-- Start of PASSAGE --

Upon shut-down of a resource instance, a resource manager notifies the gateway which 
directs all corresponding monitoring entities not to monitor the data for this instance and 
notifies all management/consumer layer entities to stop receiving monitoring data for this 
instance. Some of the monitoring entities may also be shut down to cancel monitoring of 
data which is no longer required by any consumer. Dynamic responses to changes in the 
set of currently active resources and changes in requirements of consumer entities can 
avoid wasting system resources on monitoring activity which is no longer required.

-- End of PASSAGE --
-- Start of DATASET CONTENT --

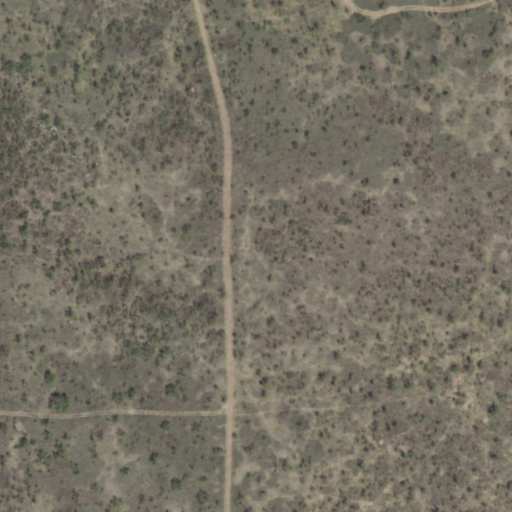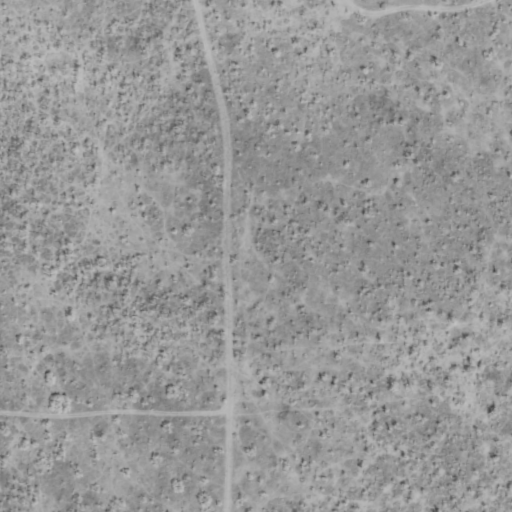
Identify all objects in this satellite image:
road: (225, 255)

-- End of DATASET CONTENT --

DIRECTION 1:
For each statement, say yes or no to whether it agrees with the passage on resource monitoring, and quote the words of the passage that decide it.
(a) When a resource instance shuts down, a resource manager notifies the gateway.
(b) Every monitoring entity must be shut down when a resource instance stops.
(c) Responding dynamically to changes can keep system resources from being wasted.
DIRECTION 2: Carry on the passage on resource monitoring from its last sentence.
The listing is separate material from the passage on resource monitoring.

EXERCISE RESULT 1:
(a) Yes: "Upon shut-down of a resource instance, a resource manager notifies the gateway"
(b) No: "Some of the monitoring entities may also be shut down"
(c) Yes: "can avoid wasting system resources on monitoring activity which is no longer required"

EXERCISE RESULT 2:
During run-time of a resource instance, the resource instance can cancel measuring, 
reporting or supporting measurement of some previously supported metrics. Such a 
cancellation may be due to a fault in one of the components of a resource. The ability to 
respond to faults in this way is advantageous for autonomic computing. The resource 
instance can also add new metrics to be supported for measurement and reporting (which 
also has potential advantages for autonomic computing). Dynamic changes can also be 
made to the monitoring attributes for a particular metric (such as granularity of 
measurement, mode of monitoring data collection, etc). Such modifications or additions 
may be made during the runtime execution for a resource. Similarly an existing metric 
can be removed from being measured dynamically.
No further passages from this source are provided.